IFC Center's complete retropsective of the films of Stanley Kubrick proceeds apace today with screenings of THE SHINING, KILLER'S KISS, 2001: A SPACE ODYSSEY and A CLOCKWORK ORANGE. Two masterpieces, a movie I'm not so nuts about any more and an early effort worth a big screen viewing if only to watch the emerging style of a future master. I'll let you sort which is which. All worthy of your attendance but as they screen on a fairly regular basis in our beatuiful burg I'm passing them up as my Pick today. Sorry Stanley.

Jacques Rivette's LE PONT DU NORD gets a week long hug from BAM starting today. Rivette's kookfest follows a mother and daughter team's journey through a surreal Paris as they go about solving the mystery of why this film got made. Kiddin'. Never seen, and actually haven't ever seen a Jacques Rivette flick, so I'd normally gravitate toward this screening, only today I'm choosing something I consider much more worthy. Read.

Finally caught Fritz Lang's incomparable M at Film Forum last night in its new DCP restoration, which looked fantastic. It screens for one more week, so although I can't repeat yesterday's Pick I still implore you to catch this before it's gone!

Anthology Film Archives resumes its trib to the late great Andrew Sarris with a double bill of Phil Karlson's THE BROTHERS RICO and Joseph H. Lewis' MY NAME IS JULIA ROSS. Karlson and Lewis are regarded as gritty meat-and-potatoes directors emblematic of the better B-noirs that were cranked out in postwar Hollywood, and were faves of the author of THE AMERICAN CINEMA: DIRECTORS AND DIRECTIONS. Tempts, but no.
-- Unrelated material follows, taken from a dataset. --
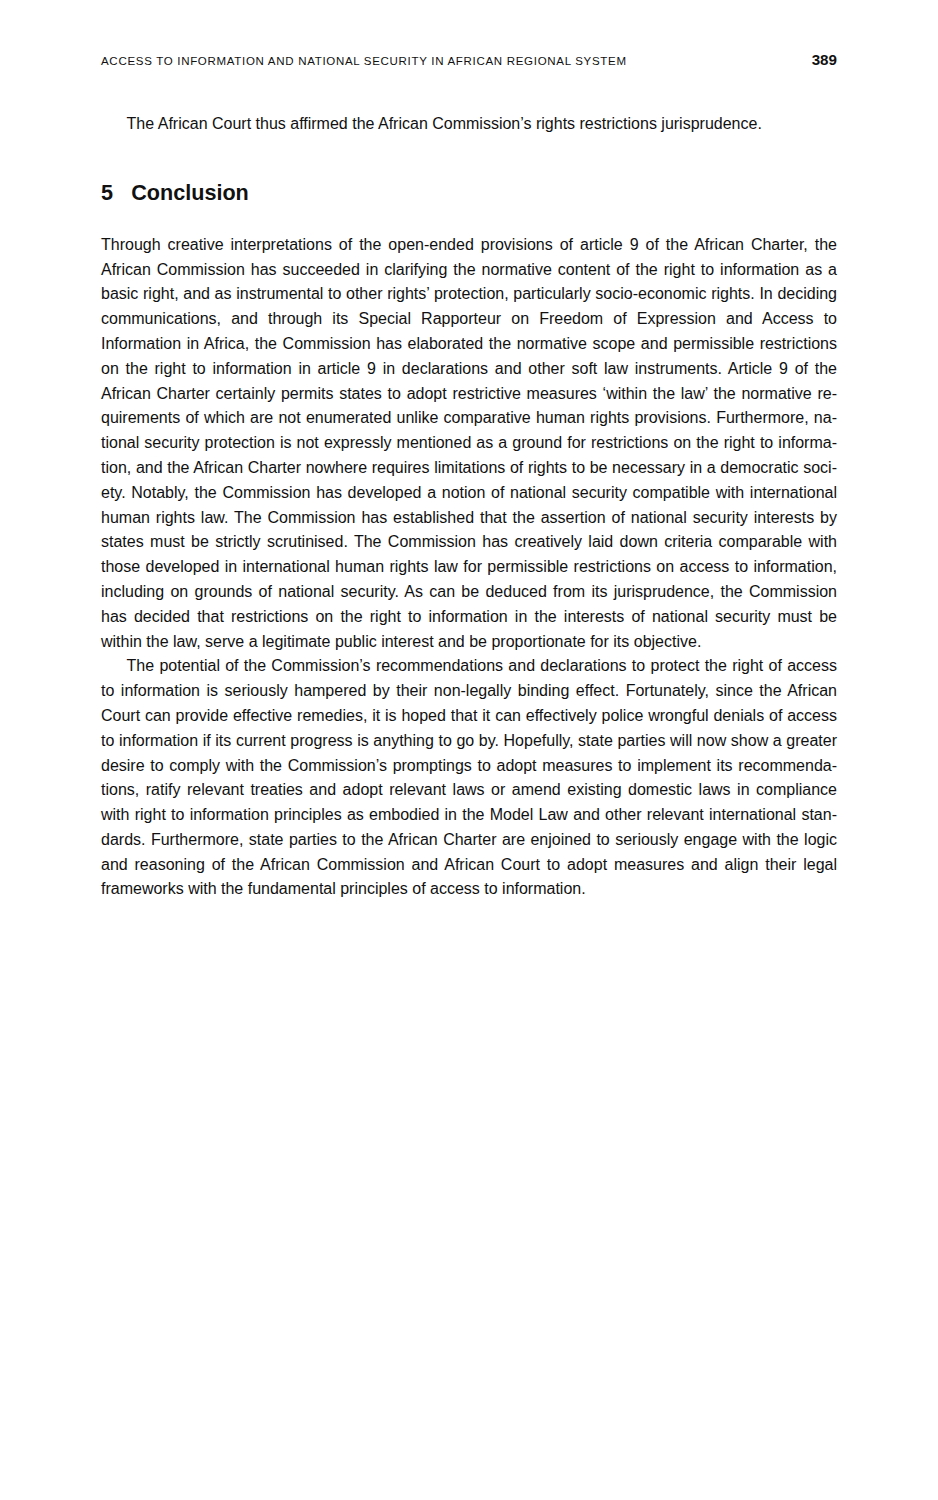Access to information and national security in African regional system 389
The African Court thus affirmed the African Commission’s rights restrictions jurisprudence.
5 Conclusion
Through creative interpretations of the open-ended provisions of article 9 of the African Charter, the African Commission has succeeded in clarifying the normative content of the right to information as a basic right, and as instrumental to other rights’ protection, particularly socio-economic rights. In deciding communications, and through its Special Rapporteur on Freedom of Expression and Access to Information in Africa, the Commission has elaborated the normative scope and permissible restrictions on the right to information in article 9 in declarations and other soft law instruments. Article 9 of the African Charter certainly permits states to adopt restrictive measures ‘within the law’ the normative requirements of which are not enumerated unlike comparative human rights provisions. Furthermore, national security protection is not expressly mentioned as a ground for restrictions on the right to information, and the African Charter nowhere requires limitations of rights to be necessary in a democratic society. Notably, the Commission has developed a notion of national security compatible with international human rights law. The Commission has established that the assertion of national security interests by states must be strictly scrutinised. The Commission has creatively laid down criteria comparable with those developed in international human rights law for permissible restrictions on access to information, including on grounds of national security. As can be deduced from its jurisprudence, the Commission has decided that restrictions on the right to information in the interests of national security must be within the law, serve a legitimate public interest and be proportionate for its objective.
The potential of the Commission’s recommendations and declarations to protect the right of access to information is seriously hampered by their non-legally binding effect. Fortunately, since the African Court can provide effective remedies, it is hoped that it can effectively police wrongful denials of access to information if its current progress is anything to go by. Hopefully, state parties will now show a greater desire to comply with the Commission’s promptings to adopt measures to implement its recommendations, ratify relevant treaties and adopt relevant laws or amend existing domestic laws in compliance with right to information principles as embodied in the Model Law and other relevant international standards. Furthermore, state parties to the African Charter are enjoined to seriously engage with the logic and reasoning of the African Commission and African Court to adopt measures and align their legal frameworks with the fundamental principles of access to information.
The Rubin Museum's Cabaret Cinema screen lights up once more with a screening of Louis Malle's BLACK MOON. For some reason a lotta bugfuckerry's been on display at our local rep houses lately, and this tale of a delusional teen coming of age at a secluded farm where they raise sheep and unicorns fits snugly in with that bunch I thank ye. I always dig lounging back with a brew at the Rubin but I defer my Pick to another. Sorry, monks...

And midnight movies in our city include Hitchcock's last interesting flick FRENZY, at the IFC Center, and the flick Hitch's VERTIGO (unjustly) knocked off the top spot in the latest Sight and Sound poll, Orson Welles' CITIZEN KANE, screening at the Landmark Sunshine Cinema. Again I see these booked fairly often, and there's not a damn thing wrong with that, but a film is unspooling today as part of a week-long run in service to its reappraisal, and I'm pretty sure after this week it'll be quite a long time indeed before it screens again. Don't let that put you off attending, you may just participate in the rebirth of a misread and misjudged classic.

So much has been written about this movie that more people know about it without having seen it than have. So I'll skip the usual backstory synopsis and tell you about my history with the film. It all started with DUNE, which I saw in 1984 and became immediately obsessed with. Not because it was a good film by any means, LORD no, but because of the sheer brain-boiling miasma that unfolded in the movie theater that night. I rewatched the film incessantly like an air disaster investigator replays the black box, trying to explain to myself why the filmmakers had made each bizarre choice that ended up on the screen, how this much money and talent could result in something so whowhatnow? It fascinated me that they spent a then-record 60 milion bucks on a flick that featured giant worms made from condoms and Kenneth McMillan getting the Harkonnen version of a hot stone massage.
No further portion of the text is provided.